Savranoğlu İşçileriyle Konuştuk
4 Ekimde Kampana Deri fabrikasına İzmir’deki 110 işçinin çalıştığı Savranoğlu Deri fabrikasından 36 işçi sürgün olarak İstanbul’a gönderilmişti. Kampana-Savranoğlu patronu işçileri sindirmeyi amaçlıyordu, ama bunu başaramayınca 36 işçiyi işten attı. İzmir’den gelen bu 36 işçi de, işyeri önünde direnişlerini sürdüren Kampana işçilerine katıldılar ve direniş daha da büyümüş oldu. Dün işten atılmaların olduğu Kampana-Savranoğlu’nun önüne gittik ve işçilerle sohbet ettik. İşçiler süreci anlattılar: Savranoğlu-Kampana patronu, İzmir’de yürüyen sendikalaşmayı sürgünle engelleyeceğini düşünüyordu. İşçiler örgütlendikçe fabrikada yaşadıkları sorunların düzeltilmesi için talepte bulunuyorlardı. Fabrikada düzgün bir havalandırma sistemi yoktu, filtre sitemi de olmadığı için fabrika çevrenin kirlenmesine sebep oluyordu, bu sağlıksız koşullar altında işçiler sık sık sağlık problemleri yaşıyorlardı. Direnişçi işçiler, İzmir’deki fabrikanın ruhsatta gösterildiğinden beş kat daha büyük kapasiteyle çalıştırıldığını ve vergi kaçırıldığını bildiklerini dile getirdiler.Patron, işçilerin dile getirdiği bu sorunlara çözüm üretmek yerine, işçilerin örgütlülüğünün önüne geçmek amacıyla onları sürgün etmeyi tercih etmiş. Üstelik bunun geçici bir durum olduğunu, İzmir’deki fabrikada iyileştirmeler yapıncaya kadar Kampana’da çalışacaklarını söylemiş. Fakat İstanbul’da barınma sorununu çözmek, ev bulmalarını sağlamak için hafta sonu mevcut iki günlük izin dışında başka izin vermemiş, hatta 17 günlük yıllık izinlerini kullanılmış gibi göstererek, izinlerini kullanmalarına bile izin vermemiş. Bunun üzerine işçiler bir günlüğüne fabrikayı terk etmeyerek geceyi işyerinde geçirmişler. Şu an işçiler sendikalarının ve işçi örgütlerinin yardımları sonucunda ya tutulan evlerde ya da bölgedeki diğer deri işçilerinin evlerinde kalıyorlar.
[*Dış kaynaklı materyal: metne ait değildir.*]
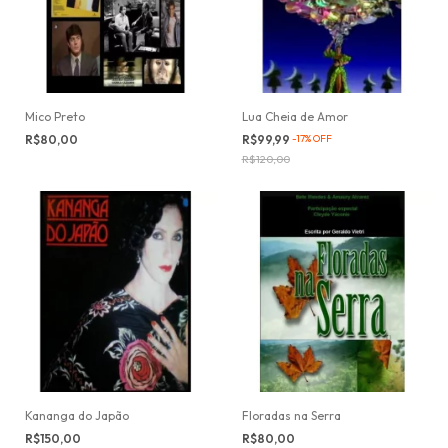
Mico Preto
Lua Cheia de Amor
R$80,00
R$99,99
-
17
%
OFF
R$120,00
Kananga do Japão
Floradas na Serra
R$150,00
R$80,00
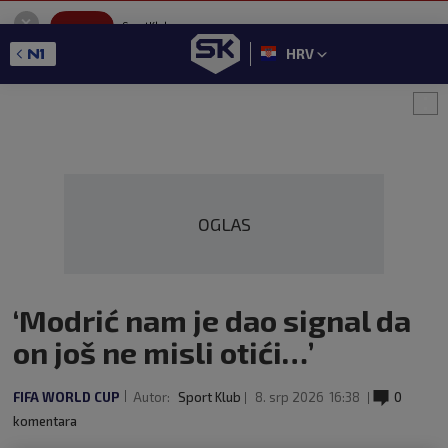
SportKlub
Instaliraj
Sport portal
HRV
GET - On the Google Play
OGLAS
‘Modrić nam je dao signal da
on još ne misli otići…’
FIFA WORLD CUP
Autor:
Sport Klub
8. srp 2026
16:38
0
komentara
Geldikleri ilk günden itibaren buradaki örgütlenme çalışmasına devam eden ve Kampana işçilerinin mücadelesine destek veren Savranoğlu işçileri, 13 Ekimde toplu olarak kapı önüne konulmalarıyla birlikte, Kampana işçilerinin direniş çadırını paylaşıyorlar.İşçiler, fabrikayı işgal etmek ve üretime engel olmak gerekçesiyle işten çıkartılmışlar. Üstelik patronun tutanağında işçilerin zorla fabrikadan çıkarıldığı yazılı! Oysa işçiler kalacak yerleri olmadığı için fabrikayı terk etmemiş, kalacak yer sorununu çözdüklerinde ise fabrikayı kendileri terk etmişler. Yani patronun amacı işçilerin örgütlülüğüne saldırmak ve sendikayı işyerine sokmamaktır. Kampana ve Savranoğlu işçilerinin mücadelesi büyüyerek devam ediyor.